I was forced to make an instant decision: “Wait, which way is it?” With a difference of just two or three meters, this is something only a driver familiar with the area could possibly decide. To begin with, the entire journey had been a series of these kinds of decisions. Being forced to make split-second decisions while exhausted to the max.
Since there was a car right behind me, I had no choice but to head toward the highway entrance. I was forced to take a huge detour just to travel about 1 km, and on top of that, I was charged an additional 520 yen in tolls. …
A frustrating re-entry onto the highway just 2–3 km from my destination. … My anger exploded!
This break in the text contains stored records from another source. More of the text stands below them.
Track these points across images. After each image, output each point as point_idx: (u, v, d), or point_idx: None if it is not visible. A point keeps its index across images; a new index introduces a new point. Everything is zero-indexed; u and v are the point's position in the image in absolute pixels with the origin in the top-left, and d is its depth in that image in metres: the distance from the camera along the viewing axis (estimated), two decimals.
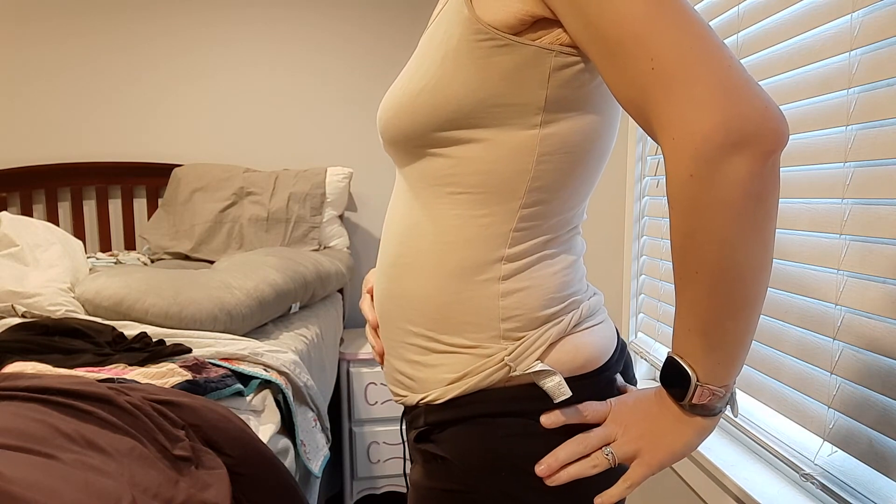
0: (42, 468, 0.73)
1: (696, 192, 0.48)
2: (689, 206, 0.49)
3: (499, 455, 0.61)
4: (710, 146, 0.47)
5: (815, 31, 0.90)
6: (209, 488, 0.90)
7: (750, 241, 0.49)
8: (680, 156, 0.48)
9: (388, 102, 0.65)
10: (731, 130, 0.47)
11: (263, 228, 2.33)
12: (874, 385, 0.80)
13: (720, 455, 1.08)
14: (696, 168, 0.48)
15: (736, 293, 0.51)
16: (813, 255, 0.91)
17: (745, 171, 0.47)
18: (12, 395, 0.91)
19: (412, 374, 0.67)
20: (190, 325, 1.48)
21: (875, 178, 0.80)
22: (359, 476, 2.24)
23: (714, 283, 0.51)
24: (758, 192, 0.48)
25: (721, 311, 0.52)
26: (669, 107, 0.48)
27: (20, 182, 2.36)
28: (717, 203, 0.48)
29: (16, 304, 1.45)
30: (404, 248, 0.67)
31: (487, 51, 0.56)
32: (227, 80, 2.53)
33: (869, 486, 0.83)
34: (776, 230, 0.59)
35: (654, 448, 0.60)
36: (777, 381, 1.00)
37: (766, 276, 0.52)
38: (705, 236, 0.49)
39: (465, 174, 0.61)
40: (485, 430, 0.61)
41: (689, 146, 0.47)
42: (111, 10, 2.44)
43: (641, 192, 1.54)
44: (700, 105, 0.47)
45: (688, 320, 0.54)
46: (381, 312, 0.72)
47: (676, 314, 0.56)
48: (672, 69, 0.48)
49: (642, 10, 0.49)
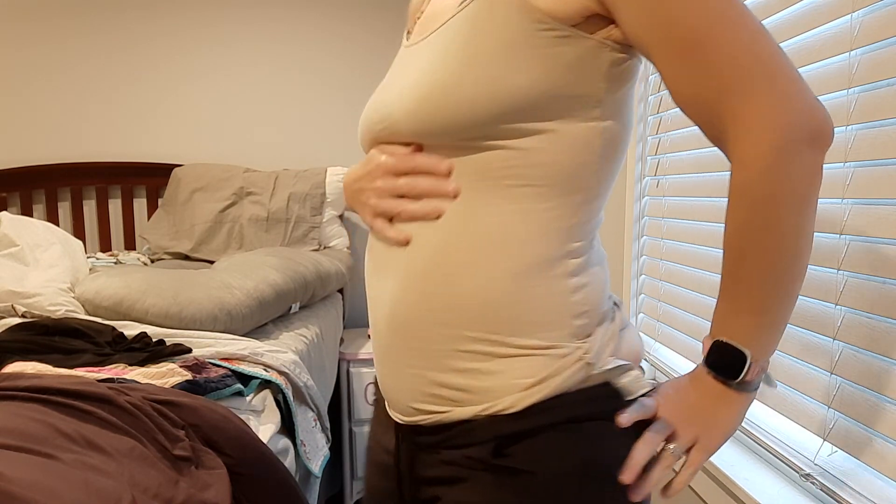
0: (42, 468, 0.73)
1: (774, 183, 0.52)
2: (764, 197, 0.52)
3: (590, 462, 0.58)
4: (790, 139, 0.51)
5: (815, 31, 0.90)
6: (209, 488, 0.90)
7: (809, 227, 0.54)
8: (759, 148, 0.51)
9: (424, 91, 0.60)
10: (806, 126, 0.51)
11: (263, 228, 2.33)
12: (874, 385, 0.80)
13: (720, 455, 1.08)
14: (775, 159, 0.51)
15: (792, 274, 0.55)
16: (813, 255, 0.91)
17: (816, 164, 0.52)
18: (12, 395, 0.91)
19: (466, 385, 0.61)
20: (190, 325, 1.48)
21: (875, 178, 0.80)
22: (359, 476, 2.24)
23: (776, 267, 0.54)
24: (819, 183, 0.54)
25: (779, 292, 0.55)
26: (750, 102, 0.51)
27: (20, 182, 2.36)
28: (792, 193, 0.52)
29: (16, 304, 1.45)
30: (450, 248, 0.61)
31: (550, 41, 0.56)
32: (227, 80, 2.53)
33: (869, 486, 0.83)
34: None
35: (709, 432, 0.61)
36: (777, 380, 1.00)
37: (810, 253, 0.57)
38: (777, 225, 0.53)
39: (527, 166, 0.59)
40: (571, 435, 0.59)
41: (771, 138, 0.51)
42: (111, 10, 2.44)
43: (641, 192, 1.54)
44: (781, 100, 0.51)
45: (741, 303, 0.56)
46: (407, 322, 0.63)
47: (726, 299, 0.58)
48: (751, 66, 0.51)
49: (717, 11, 0.52)
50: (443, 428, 0.63)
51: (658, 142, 1.45)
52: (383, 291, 0.66)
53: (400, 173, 0.64)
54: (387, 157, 0.65)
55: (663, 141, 1.42)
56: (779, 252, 0.54)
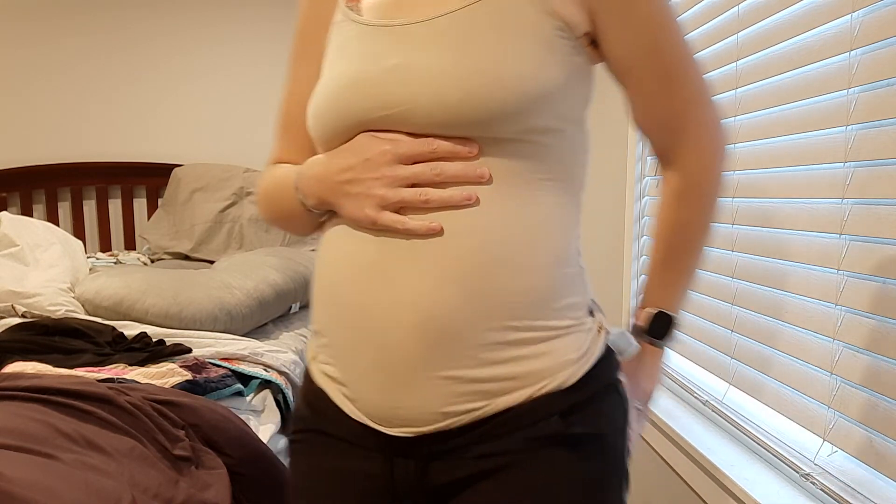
0: (42, 468, 0.73)
1: (718, 186, 0.68)
2: (712, 199, 0.69)
3: (626, 414, 0.68)
4: (725, 152, 0.68)
5: (815, 31, 0.90)
6: (209, 488, 0.90)
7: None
8: (712, 160, 0.67)
9: (464, 81, 0.58)
10: (727, 134, 0.69)
11: (263, 228, 2.33)
12: (874, 385, 0.80)
13: (720, 455, 1.08)
14: (720, 168, 0.68)
15: (704, 253, 0.72)
16: (813, 255, 0.91)
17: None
18: (12, 395, 0.91)
19: (510, 373, 0.60)
20: (190, 325, 1.48)
21: (875, 178, 0.80)
22: None
23: (701, 253, 0.71)
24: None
25: (696, 269, 0.72)
26: (708, 110, 0.66)
27: (20, 182, 2.36)
28: (719, 194, 0.69)
29: (16, 304, 1.45)
30: (491, 245, 0.59)
31: (568, 48, 0.62)
32: (228, 80, 2.53)
33: (869, 486, 0.83)
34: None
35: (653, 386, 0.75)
36: (777, 381, 1.00)
37: None
38: (712, 219, 0.70)
39: (552, 161, 0.63)
40: (617, 394, 0.67)
41: (719, 152, 0.67)
42: (111, 10, 2.44)
43: (641, 192, 1.54)
44: (719, 120, 0.68)
45: (676, 278, 0.71)
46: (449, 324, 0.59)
47: (661, 276, 0.72)
48: (703, 92, 0.66)
49: (683, 42, 0.65)
50: (478, 424, 0.60)
51: None
52: (398, 298, 0.60)
53: (412, 160, 0.60)
54: (393, 144, 0.60)
55: None
56: (705, 241, 0.70)
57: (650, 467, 1.40)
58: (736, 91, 1.10)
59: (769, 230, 1.02)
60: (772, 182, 1.01)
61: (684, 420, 1.23)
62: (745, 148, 1.09)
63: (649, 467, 1.40)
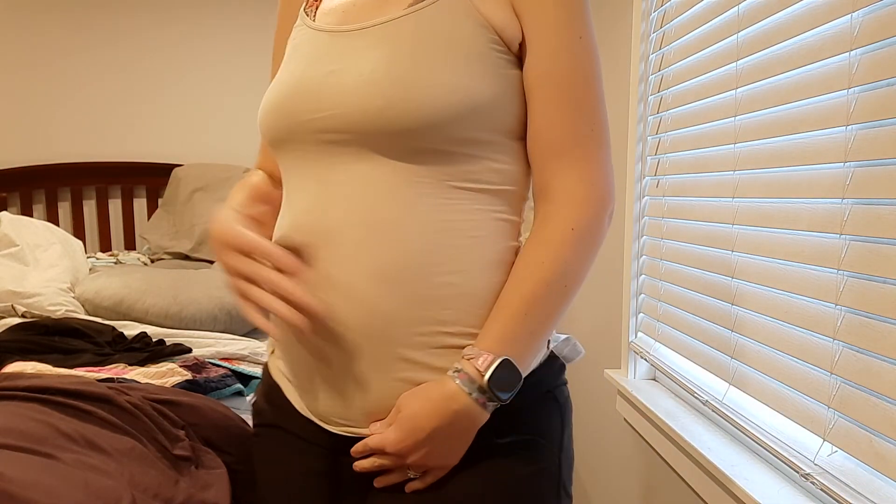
0: (42, 468, 0.73)
1: (595, 227, 0.64)
2: (589, 245, 0.64)
3: (564, 419, 0.68)
4: (609, 202, 0.65)
5: (815, 31, 0.90)
6: (209, 488, 0.90)
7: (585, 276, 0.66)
8: (596, 198, 0.64)
9: (396, 89, 0.59)
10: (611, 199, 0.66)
11: None
12: (874, 385, 0.80)
13: (720, 455, 1.08)
14: (602, 212, 0.64)
15: (566, 312, 0.65)
16: (813, 255, 0.91)
17: (604, 235, 0.66)
18: (12, 395, 0.91)
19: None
20: (190, 324, 1.48)
21: (875, 178, 0.80)
22: None
23: (568, 299, 0.64)
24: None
25: (556, 323, 0.65)
26: (595, 165, 0.64)
27: (20, 182, 2.36)
28: (600, 242, 0.65)
29: (16, 304, 1.45)
30: (423, 249, 0.61)
31: (503, 62, 0.62)
32: (228, 79, 2.53)
33: (869, 486, 0.83)
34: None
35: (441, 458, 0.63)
36: (777, 381, 1.00)
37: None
38: (585, 268, 0.64)
39: (483, 171, 0.63)
40: (555, 402, 0.68)
41: (603, 196, 0.64)
42: (112, 10, 2.44)
43: (641, 191, 1.54)
44: (611, 173, 0.66)
45: (534, 325, 0.62)
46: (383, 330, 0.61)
47: (516, 316, 0.62)
48: (602, 136, 0.64)
49: (598, 83, 0.64)
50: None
51: (658, 142, 1.45)
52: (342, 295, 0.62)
53: (247, 253, 0.60)
54: (232, 232, 0.61)
55: (663, 141, 1.42)
56: (577, 287, 0.64)
57: (650, 467, 1.40)
58: (736, 91, 1.10)
59: (769, 230, 1.02)
60: (772, 182, 1.01)
61: (684, 420, 1.23)
62: (745, 148, 1.08)
63: (649, 467, 1.40)
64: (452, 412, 0.59)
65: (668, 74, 1.38)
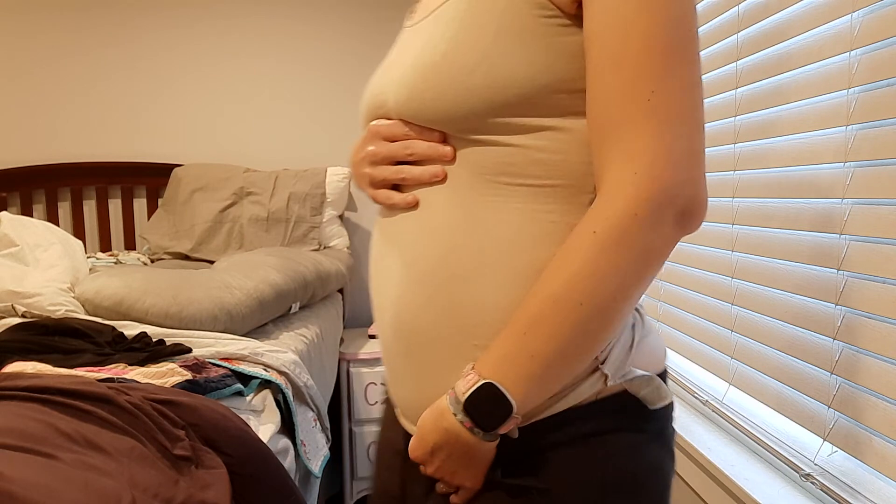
0: (42, 468, 0.73)
1: (629, 230, 0.48)
2: (619, 254, 0.48)
3: (606, 477, 0.54)
4: (665, 197, 0.48)
5: (815, 31, 0.90)
6: (209, 488, 0.90)
7: (636, 299, 0.51)
8: (633, 192, 0.48)
9: (416, 81, 0.56)
10: (686, 197, 0.48)
11: (263, 228, 2.33)
12: (874, 385, 0.80)
13: (720, 455, 1.08)
14: (642, 210, 0.48)
15: (598, 337, 0.51)
16: (813, 255, 0.91)
17: (671, 238, 0.49)
18: (12, 395, 0.91)
19: None
20: (190, 325, 1.47)
21: (875, 178, 0.80)
22: (359, 476, 2.24)
23: (591, 321, 0.50)
24: (663, 259, 0.50)
25: (579, 349, 0.51)
26: (644, 146, 0.48)
27: (20, 182, 2.36)
28: (643, 251, 0.48)
29: (16, 304, 1.45)
30: (448, 251, 0.57)
31: (553, 29, 0.52)
32: (228, 80, 2.53)
33: (869, 486, 0.83)
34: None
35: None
36: (777, 381, 1.00)
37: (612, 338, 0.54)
38: (614, 283, 0.49)
39: (527, 164, 0.54)
40: (588, 450, 0.55)
41: (648, 188, 0.47)
42: (112, 10, 2.43)
43: None
44: (679, 157, 0.48)
45: (536, 346, 0.50)
46: (413, 330, 0.59)
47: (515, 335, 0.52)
48: (664, 108, 0.48)
49: (668, 40, 0.48)
50: None
51: None
52: (385, 292, 0.62)
53: (392, 138, 0.61)
54: (377, 126, 0.63)
55: None
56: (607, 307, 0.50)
57: None
58: (736, 91, 1.10)
59: (769, 230, 1.02)
60: (772, 182, 1.01)
61: (684, 420, 1.23)
62: (745, 148, 1.08)
63: None
64: (443, 430, 0.54)
65: None
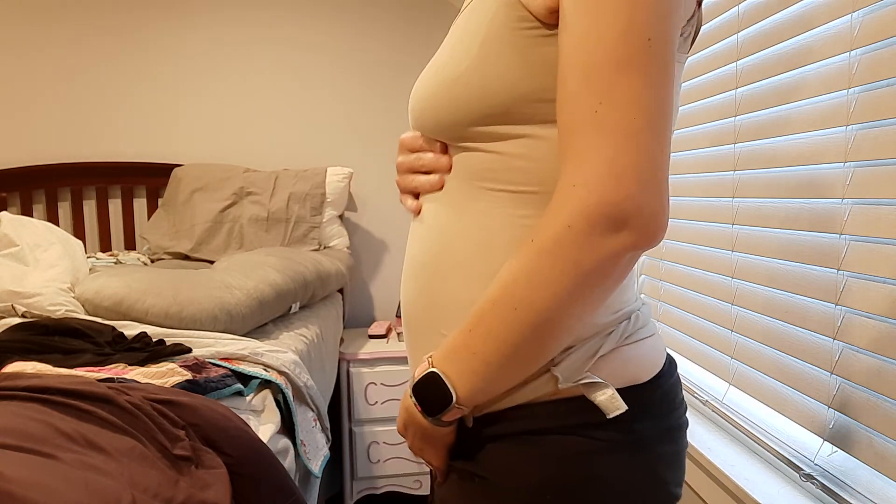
0: (42, 468, 0.73)
1: (563, 242, 0.48)
2: (554, 267, 0.49)
3: (546, 477, 0.56)
4: (599, 211, 0.47)
5: (815, 31, 0.90)
6: (209, 488, 0.90)
7: (576, 312, 0.51)
8: (571, 204, 0.48)
9: (421, 91, 0.61)
10: (625, 212, 0.46)
11: (263, 228, 2.33)
12: (874, 385, 0.80)
13: (720, 455, 1.08)
14: (575, 223, 0.47)
15: (539, 343, 0.52)
16: (813, 254, 0.91)
17: (609, 253, 0.48)
18: (12, 395, 0.91)
19: None
20: (190, 325, 1.47)
21: (875, 178, 0.80)
22: (359, 476, 2.24)
23: (525, 326, 0.51)
24: (605, 274, 0.49)
25: (517, 352, 0.52)
26: (589, 158, 0.47)
27: (20, 182, 2.36)
28: (574, 263, 0.48)
29: (16, 304, 1.45)
30: (438, 249, 0.62)
31: (533, 40, 0.53)
32: (227, 80, 2.53)
33: (869, 486, 0.83)
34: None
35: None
36: (777, 381, 1.00)
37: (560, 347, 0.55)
38: (547, 296, 0.50)
39: (505, 170, 0.57)
40: (530, 448, 0.57)
41: (585, 200, 0.47)
42: (111, 10, 2.43)
43: None
44: (620, 171, 0.46)
45: (476, 344, 0.54)
46: (409, 317, 0.66)
47: (463, 332, 0.55)
48: (613, 117, 0.47)
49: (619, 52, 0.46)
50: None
51: None
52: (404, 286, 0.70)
53: (413, 149, 0.67)
54: (405, 134, 0.68)
55: None
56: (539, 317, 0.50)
57: None
58: (736, 91, 1.10)
59: (769, 230, 1.02)
60: (772, 182, 1.01)
61: None
62: (745, 148, 1.08)
63: None
64: (405, 409, 0.61)
65: None
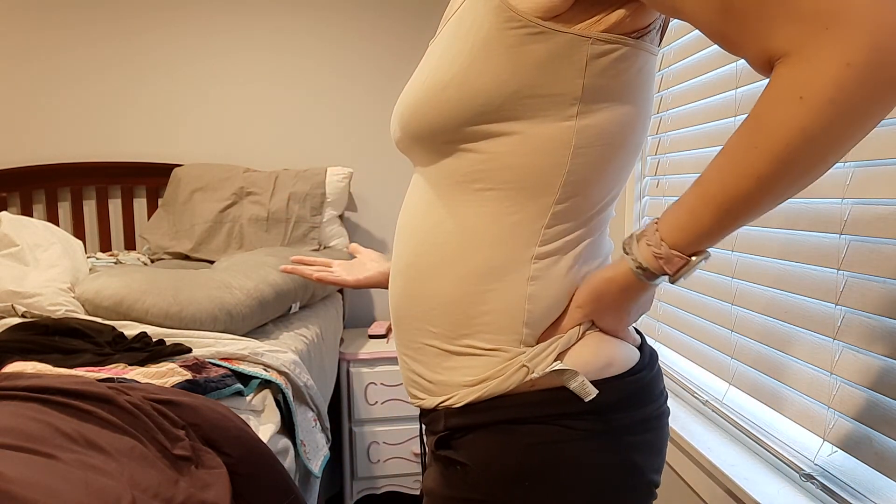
0: (42, 468, 0.73)
1: (856, 85, 0.40)
2: (831, 98, 0.41)
3: (523, 464, 0.58)
4: (883, 42, 0.39)
5: None
6: (209, 488, 0.90)
7: (833, 159, 0.45)
8: (855, 42, 0.39)
9: (409, 97, 0.62)
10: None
11: (263, 228, 2.33)
12: (874, 385, 0.80)
13: (720, 455, 1.08)
14: (853, 59, 0.39)
15: (779, 189, 0.46)
16: (813, 255, 0.91)
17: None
18: (12, 394, 0.91)
19: (431, 377, 0.65)
20: (190, 324, 1.47)
21: (875, 178, 0.80)
22: (359, 476, 2.24)
23: (774, 168, 0.44)
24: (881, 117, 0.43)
25: (754, 194, 0.46)
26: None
27: (20, 182, 2.36)
28: (869, 105, 0.41)
29: (16, 304, 1.45)
30: (425, 248, 0.64)
31: (520, 39, 0.54)
32: (228, 80, 2.53)
33: (869, 486, 0.83)
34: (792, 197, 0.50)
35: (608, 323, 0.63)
36: (777, 381, 1.00)
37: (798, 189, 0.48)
38: (824, 134, 0.42)
39: (495, 170, 0.58)
40: (508, 436, 0.59)
41: (869, 35, 0.39)
42: (111, 10, 2.43)
43: (641, 191, 1.55)
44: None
45: (715, 188, 0.48)
46: (397, 313, 0.69)
47: (692, 195, 0.51)
48: None
49: None
50: (425, 413, 0.69)
51: (658, 142, 1.45)
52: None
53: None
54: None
55: (663, 141, 1.42)
56: (799, 158, 0.43)
57: None
58: (736, 91, 1.10)
59: (769, 230, 1.02)
60: None
61: (684, 420, 1.23)
62: None
63: None
64: (609, 279, 0.62)
65: (669, 74, 1.38)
 Why on earth do they have to make it this complicated and bizarre?!
 For someone who drives all over the country, this level of confusion is simply unacceptable. It’s beyond the imagination of us spacious-minded Hokkaido locals.
 Seicho Matsumoto was born here and is known as the author of “The Dark Side of Japan”—could that be why? I even ended up taking it out on him in a fit of frustration. …Well, I’ll show you the pride of a Hokkaido native!